**WORK ORDER**
Every record shown here needs to be repeated exactly.

══ EXCERPTED RECORDS

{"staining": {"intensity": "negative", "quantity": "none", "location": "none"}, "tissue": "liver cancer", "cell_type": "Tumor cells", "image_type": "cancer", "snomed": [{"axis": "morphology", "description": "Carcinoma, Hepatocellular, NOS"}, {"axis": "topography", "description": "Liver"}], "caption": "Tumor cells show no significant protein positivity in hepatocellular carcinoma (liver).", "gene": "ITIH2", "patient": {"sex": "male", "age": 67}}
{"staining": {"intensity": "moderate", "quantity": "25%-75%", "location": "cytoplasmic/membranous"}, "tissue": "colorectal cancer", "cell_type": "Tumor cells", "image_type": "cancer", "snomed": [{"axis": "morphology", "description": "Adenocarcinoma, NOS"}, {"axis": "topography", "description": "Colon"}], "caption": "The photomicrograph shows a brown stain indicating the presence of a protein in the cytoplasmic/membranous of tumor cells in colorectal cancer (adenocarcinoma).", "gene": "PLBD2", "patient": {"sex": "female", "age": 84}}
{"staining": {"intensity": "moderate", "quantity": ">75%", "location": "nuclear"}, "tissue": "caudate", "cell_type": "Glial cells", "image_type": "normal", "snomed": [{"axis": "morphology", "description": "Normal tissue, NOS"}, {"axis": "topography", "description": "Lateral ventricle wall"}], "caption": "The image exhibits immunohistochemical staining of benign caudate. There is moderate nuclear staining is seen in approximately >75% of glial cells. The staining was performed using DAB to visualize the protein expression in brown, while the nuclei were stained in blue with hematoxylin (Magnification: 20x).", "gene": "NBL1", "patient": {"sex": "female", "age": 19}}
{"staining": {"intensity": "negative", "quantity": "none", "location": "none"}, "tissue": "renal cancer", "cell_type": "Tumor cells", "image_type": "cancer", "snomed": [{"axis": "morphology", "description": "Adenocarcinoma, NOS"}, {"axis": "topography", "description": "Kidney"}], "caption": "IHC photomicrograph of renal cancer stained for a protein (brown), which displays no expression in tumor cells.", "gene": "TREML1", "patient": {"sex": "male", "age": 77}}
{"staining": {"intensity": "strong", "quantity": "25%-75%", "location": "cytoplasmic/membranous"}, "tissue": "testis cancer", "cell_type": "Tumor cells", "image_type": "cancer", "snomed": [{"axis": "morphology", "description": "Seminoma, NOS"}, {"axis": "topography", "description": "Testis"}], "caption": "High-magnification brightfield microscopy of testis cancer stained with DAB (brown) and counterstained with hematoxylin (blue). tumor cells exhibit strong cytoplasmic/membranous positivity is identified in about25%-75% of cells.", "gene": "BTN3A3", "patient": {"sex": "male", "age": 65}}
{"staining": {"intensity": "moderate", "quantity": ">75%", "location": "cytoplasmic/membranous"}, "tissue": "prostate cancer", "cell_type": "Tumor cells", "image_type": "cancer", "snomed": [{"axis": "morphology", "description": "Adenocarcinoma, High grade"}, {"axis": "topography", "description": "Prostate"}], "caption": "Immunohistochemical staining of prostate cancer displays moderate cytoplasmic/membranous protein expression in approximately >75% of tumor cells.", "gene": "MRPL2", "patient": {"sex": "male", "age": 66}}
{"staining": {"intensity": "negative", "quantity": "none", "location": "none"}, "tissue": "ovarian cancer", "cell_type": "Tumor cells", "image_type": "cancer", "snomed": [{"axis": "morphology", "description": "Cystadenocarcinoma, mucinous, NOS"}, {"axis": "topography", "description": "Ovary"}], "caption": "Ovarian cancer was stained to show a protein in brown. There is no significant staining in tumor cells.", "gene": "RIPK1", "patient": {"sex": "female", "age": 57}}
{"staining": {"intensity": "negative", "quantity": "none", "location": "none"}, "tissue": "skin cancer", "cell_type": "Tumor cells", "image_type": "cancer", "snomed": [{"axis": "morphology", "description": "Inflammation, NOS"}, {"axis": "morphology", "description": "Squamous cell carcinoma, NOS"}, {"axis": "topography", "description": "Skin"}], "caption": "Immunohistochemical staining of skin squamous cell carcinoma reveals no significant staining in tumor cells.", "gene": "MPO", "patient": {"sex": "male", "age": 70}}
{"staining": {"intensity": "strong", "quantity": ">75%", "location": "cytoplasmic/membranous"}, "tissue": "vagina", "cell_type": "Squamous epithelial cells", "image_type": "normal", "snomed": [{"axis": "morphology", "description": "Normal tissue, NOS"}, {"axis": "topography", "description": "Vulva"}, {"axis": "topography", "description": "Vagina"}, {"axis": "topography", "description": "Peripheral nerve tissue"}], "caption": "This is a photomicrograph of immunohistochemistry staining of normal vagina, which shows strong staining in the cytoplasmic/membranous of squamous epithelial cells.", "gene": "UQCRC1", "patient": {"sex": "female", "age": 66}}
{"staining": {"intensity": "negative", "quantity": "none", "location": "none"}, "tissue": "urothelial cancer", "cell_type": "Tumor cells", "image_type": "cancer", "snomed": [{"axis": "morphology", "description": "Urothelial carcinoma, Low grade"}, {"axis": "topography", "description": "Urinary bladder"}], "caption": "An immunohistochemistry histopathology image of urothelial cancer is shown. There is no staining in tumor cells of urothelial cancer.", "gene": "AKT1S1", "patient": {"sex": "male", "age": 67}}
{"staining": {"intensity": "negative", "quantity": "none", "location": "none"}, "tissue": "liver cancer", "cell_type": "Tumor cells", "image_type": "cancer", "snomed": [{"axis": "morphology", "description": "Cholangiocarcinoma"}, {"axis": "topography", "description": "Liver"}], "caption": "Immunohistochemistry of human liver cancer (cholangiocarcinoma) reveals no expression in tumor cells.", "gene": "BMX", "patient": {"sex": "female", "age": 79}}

════

**COMPLETED EXERCISE**
{"staining": {"intensity": "negative", "quantity": "none", "location": "none"}, "tissue": "liver cancer", "cell_type": "Tumor cells", "image_type": "cancer", "snomed": [{"axis": "morphology", "description": "Carcinoma, Hepatocellular, NOS"}, {"axis": "topography", "description": "Liver"}], "caption": "Tumor cells show no significant protein positivity in hepatocellular carcinoma (liver).", "gene": "ITIH2", "patient": {"sex": "male", "age": 67}}
{"staining": {"intensity": "moderate", "quantity": "25%-75%", "location": "cytoplasmic/membranous"}, "tissue": "colorectal cancer", "cell_type": "Tumor cells", "image_type": "cancer", "snomed": [{"axis": "morphology", "description": "Adenocarcinoma, NOS"}, {"axis": "topography", "description": "Colon"}], "caption": "The photomicrograph shows a brown stain indicating the presence of a protein in the cytoplasmic/membranous of tumor cells in colorectal cancer (adenocarcinoma).", "gene": "PLBD2", "patient": {"sex": "female", "age": 84}}
{"staining": {"intensity": "moderate", "quantity": ">75%", "location": "nuclear"}, "tissue": "caudate", "cell_type": "Glial cells", "image_type": "normal", "snomed": [{"axis": "morphology", "description": "Normal tissue, NOS"}, {"axis": "topography", "description": "Lateral ventricle wall"}], "caption": "The image exhibits immunohistochemical staining of benign caudate. There is moderate nuclear staining is seen in approximately >75% of glial cells. The staining was performed using DAB to visualize the protein expression in brown, while the nuclei were stained in blue with hematoxylin (Magnification: 20x).", "gene": "NBL1", "patient": {"sex": "female", "age": 19}}
{"staining": {"intensity": "negative", "quantity": "none", "location": "none"}, "tissue": "renal cancer", "cell_type": "Tumor cells", "image_type": "cancer", "snomed": [{"axis": "morphology", "description": "Adenocarcinoma, NOS"}, {"axis": "topography", "description": "Kidney"}], "caption": "IHC photomicrograph of renal cancer stained for a protein (brown), which displays no expression in tumor cells.", "gene": "TREML1", "patient": {"sex": "male", "age": 77}}
{"staining": {"intensity": "strong", "quantity": "25%-75%", "location": "cytoplasmic/membranous"}, "tissue": "testis cancer", "cell_type": "Tumor cells", "image_type": "cancer", "snomed": [{"axis": "morphology", "description": "Seminoma, NOS"}, {"axis": "topography", "description": "Testis"}], "caption": "High-magnification brightfield microscopy of testis cancer stained with DAB (brown) and counterstained with hematoxylin (blue). tumor cells exhibit strong cytoplasmic/membranous positivity is identified in about25%-75% of cells.", "gene": "BTN3A3", "patient": {"sex": "male", "age": 65}}
{"staining": {"intensity": "moderate", "quantity": ">75%", "location": "cytoplasmic/membranous"}, "tissue": "prostate cancer", "cell_type": "Tumor cells", "image_type": "cancer", "snomed": [{"axis": "morphology", "description": "Adenocarcinoma, High grade"}, {"axis": "topography", "description": "Prostate"}], "caption": "Immunohistochemical staining of prostate cancer displays moderate cytoplasmic/membranous protein expression in approximately >75% of tumor cells.", "gene": "MRPL2", "patient": {"sex": "male", "age": 66}}
{"staining": {"intensity": "negative", "quantity": "none", "location": "none"}, "tissue": "ovarian cancer", "cell_type": "Tumor cells", "image_type": "cancer", "snomed": [{"axis": "morphology", "description": "Cystadenocarcinoma, mucinous, NOS"}, {"axis": "topography", "description": "Ovary"}], "caption": "Ovarian cancer was stained to show a protein in brown. There is no significant staining in tumor cells.", "gene": "RIPK1", "patient": {"sex": "female", "age": 57}}
{"staining": {"intensity": "negative", "quantity": "none", "location": "none"}, "tissue": "skin cancer", "cell_type": "Tumor cells", "image_type": "cancer", "snomed": [{"axis": "morphology", "description": "Inflammation, NOS"}, {"axis": "morphology", "description": "Squamous cell carcinoma, NOS"}, {"axis": "topography", "description": "Skin"}], "caption": "Immunohistochemical staining of skin squamous cell carcinoma reveals no significant staining in tumor cells.", "gene": "MPO", "patient": {"sex": "male", "age": 70}}
{"staining": {"intensity": "strong", "quantity": ">75%", "location": "cytoplasmic/membranous"}, "tissue": "vagina", "cell_type": "Squamous epithelial cells", "image_type": "normal", "snomed": [{"axis": "morphology", "description": "Normal tissue, NOS"}, {"axis": "topography", "description": "Vulva"}, {"axis": "topography", "description": "Vagina"}, {"axis": "topography", "description": "Peripheral nerve tissue"}], "caption": "This is a photomicrograph of immunohistochemistry staining of normal vagina, which shows strong staining in the cytoplasmic/membranous of squamous epithelial cells.", "gene": "UQCRC1", "patient": {"sex": "female", "age": 66}}
{"staining": {"intensity": "negative", "quantity": "none", "location": "none"}, "tissue": "urothelial cancer", "cell_type": "Tumor cells", "image_type": "cancer", "snomed": [{"axis": "morphology", "description": "Urothelial carcinoma, Low grade"}, {"axis": "topography", "description": "Urinary bladder"}], "caption": "An immunohistochemistry histopathology image of urothelial cancer is shown. There is no staining in tumor cells of urothelial cancer.", "gene": "AKT1S1", "patient": {"sex": "male", "age": 67}}
{"staining": {"intensity": "negative", "quantity": "none", "location": "none"}, "tissue": "liver cancer", "cell_type": "Tumor cells", "image_type": "cancer", "snomed": [{"axis": "morphology", "description": "Cholangiocarcinoma"}, {"axis": "topography", "description": "Liver"}], "caption": "Immunohistochemistry of human liver cancer (cholangiocarcinoma) reveals no expression in tumor cells.", "gene": "BMX", "patient": {"sex": "female", "age": 79}}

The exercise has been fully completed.